**Assigned task 1**
In the news item about Amy Austin's award below, shorten the paragraph that begins "Women – and their achievements" into a brief bulleted list that keeps its main facts.
**Assigned task 2**
Reproduce word for word the passage of the news item about Amy Austin's award below, from "New Phytologist Environment section" up to and including "Medicine in 2009.".
**Assigned task 3**
Extend the news item about Amy Austin's award below, picking up after its final sentence.

Segment Start: Text

New Phytologist Editor named the L'Oreal-UNESCO For Women in Science Laureate for Latin America

Last updated: 13 Nov, 2017


New Phytologist Environment section Editor and Tansley Medal judge, Professor Amy Austin, has been named the L'Oreal-UNESCO For Women in Science Laureate for Latin America.

 

The 2018 L'Oreal-UNESCO For Women in Science awards

 

Women – and their achievements – are still under-represented in science. To help address this, for the last 20 years the L'Oreal Foundation, in partnership with UNESCO, has celebrated five exceptional female scientists each year. The five scientists celebrated this year were selected by an independent jury, comprised of 10 high-profile members of the international science community, chaired by Professor Elizabeth H. Blackburn, Laureate of the 2008 L'Oreal-UNESCO For Women in Science award and the Nobel Prize in Physiology or Medicine in 2009.

 

Each Laureate will receive €100,000 for her outstanding contribution to advances in science, and will be celebrated at a ceremony on 22 March 2018 in Paris, on the 20th anniversary of the L'Oreal-UNESCO For Women in Science programme.

Segment End: Text
Segment Start: Record excerpts

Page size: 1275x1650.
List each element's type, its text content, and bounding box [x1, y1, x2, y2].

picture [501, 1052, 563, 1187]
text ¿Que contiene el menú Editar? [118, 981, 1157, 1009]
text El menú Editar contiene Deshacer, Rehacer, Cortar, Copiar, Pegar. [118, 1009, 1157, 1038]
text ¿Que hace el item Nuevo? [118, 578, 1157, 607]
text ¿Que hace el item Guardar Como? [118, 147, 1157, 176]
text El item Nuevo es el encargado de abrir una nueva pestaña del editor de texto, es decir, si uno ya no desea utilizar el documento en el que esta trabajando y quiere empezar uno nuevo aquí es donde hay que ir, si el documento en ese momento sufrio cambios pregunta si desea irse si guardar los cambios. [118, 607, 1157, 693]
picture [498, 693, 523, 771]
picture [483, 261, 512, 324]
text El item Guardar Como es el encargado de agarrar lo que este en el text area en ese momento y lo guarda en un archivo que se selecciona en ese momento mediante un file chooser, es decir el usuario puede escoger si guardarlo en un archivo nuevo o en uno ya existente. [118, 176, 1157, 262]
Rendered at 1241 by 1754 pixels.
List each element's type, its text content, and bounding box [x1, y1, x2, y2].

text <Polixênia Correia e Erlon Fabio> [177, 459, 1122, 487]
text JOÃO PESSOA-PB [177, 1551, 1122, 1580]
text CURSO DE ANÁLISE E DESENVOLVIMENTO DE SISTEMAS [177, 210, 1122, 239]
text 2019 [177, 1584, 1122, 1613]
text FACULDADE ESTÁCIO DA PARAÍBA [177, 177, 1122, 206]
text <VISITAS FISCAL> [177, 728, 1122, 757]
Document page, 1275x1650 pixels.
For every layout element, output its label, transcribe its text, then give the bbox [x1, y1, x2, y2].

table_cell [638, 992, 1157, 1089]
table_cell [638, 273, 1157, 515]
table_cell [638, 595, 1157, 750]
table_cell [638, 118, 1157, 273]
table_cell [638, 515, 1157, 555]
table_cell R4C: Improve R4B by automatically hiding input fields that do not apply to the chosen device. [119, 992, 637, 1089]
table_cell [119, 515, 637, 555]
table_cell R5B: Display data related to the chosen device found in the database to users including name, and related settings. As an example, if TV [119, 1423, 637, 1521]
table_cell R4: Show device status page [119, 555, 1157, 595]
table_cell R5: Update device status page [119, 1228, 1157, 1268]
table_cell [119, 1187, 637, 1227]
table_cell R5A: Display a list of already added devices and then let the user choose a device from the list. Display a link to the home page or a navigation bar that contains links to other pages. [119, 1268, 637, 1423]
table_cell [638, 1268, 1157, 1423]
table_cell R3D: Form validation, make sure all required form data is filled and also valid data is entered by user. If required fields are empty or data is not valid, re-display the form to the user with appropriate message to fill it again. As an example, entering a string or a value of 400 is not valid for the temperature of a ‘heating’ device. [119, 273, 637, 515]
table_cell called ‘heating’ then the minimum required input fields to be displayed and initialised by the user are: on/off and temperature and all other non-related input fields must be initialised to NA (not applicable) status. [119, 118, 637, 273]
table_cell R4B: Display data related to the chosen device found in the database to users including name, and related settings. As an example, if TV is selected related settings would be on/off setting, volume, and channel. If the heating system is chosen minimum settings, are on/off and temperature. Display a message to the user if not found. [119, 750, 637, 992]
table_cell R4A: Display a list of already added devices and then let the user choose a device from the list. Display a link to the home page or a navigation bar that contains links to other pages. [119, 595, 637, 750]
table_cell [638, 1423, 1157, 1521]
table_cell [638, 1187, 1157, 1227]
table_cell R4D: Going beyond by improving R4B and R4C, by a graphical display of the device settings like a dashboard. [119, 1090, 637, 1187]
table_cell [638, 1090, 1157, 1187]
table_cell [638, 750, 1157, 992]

Segment End: Record excerpts

**Response area 1**
- Women and their achievements remain under-represented in science.
- For 20 years, the L'Oreal Foundation and UNESCO have honored five exceptional female scientists each year.
- An independent jury of 10 prominent members of the international science community chose this year's five.
- Professor Elizabeth H. Blackburn chaired the jury. She won the 2008 L'Oreal-UNESCO For Women in Science award and the 2009 Nobel Prize in Physiology or Medicine.

**Response area 2**
New Phytologist Environment section Editor and Tansley Medal judge, Professor Amy Austin, has been named the L'Oreal-UNESCO For Women in Science Laureate for Latin America.

 

The 2018 L'Oreal-UNESCO For Women in Science awards

 

Women – and their achievements – are still under-represented in science. To help address this, for the last 20 years the L'Oreal Foundation, in partnership with UNESCO, has celebrated five exceptional female scientists each year. The five scientists celebrated this year were selected by an independent jury, comprised of 10 high-profile members of the international science community, chaired by Professor Elizabeth H. Blackburn, Laureate of the 2008 L'Oreal-UNESCO For Women in Science award and the Nobel Prize in Physiology or Medicine in 2009.

**Response area 3**
2018 L'Oreal-UNESCO For Women in Science Laureates

 

Amy Austin, Professor in the Agricultural Plant Physiology and Ecology Research Institute (IFEVA) – CONICET, and School of Agriculture, University of Buenos Aires, Argentina, has been am Editor for New Phytologist since 2008. She was awarded the prize in recognition of her remarkable contributions to understanding terrestrial ecosystem ecology in natural and human-modified landscapes. Amy is also a member of the judging panel for the New Phytologist Tansley Medal award, an annual competition for early career researchers in plant science.

 

Professor Amy Austin. Photo: bysunnyscott.

 

Watch our interview with Amy Austin below:

 

 

Another researcher in the plant sciences, Caroline Dean, Professor at the John Innes Centre, UK, was named the Laureate for Europe, in recognition of her groundbreaking research on how plants adapt to their surroundings and climate change, leading to new opportunities for crop improvements. Caroline was a keynote speaker at the recent New Phytologist next generation scientists 2017 meeting, and you can watch her talk, 'Sensing and remembering winter', below.

 

 

Read more about the 2018 L'Oreal-UNESCO For Women in Science Laureates here.

 

Mike Whitfield (@mgwhitfield)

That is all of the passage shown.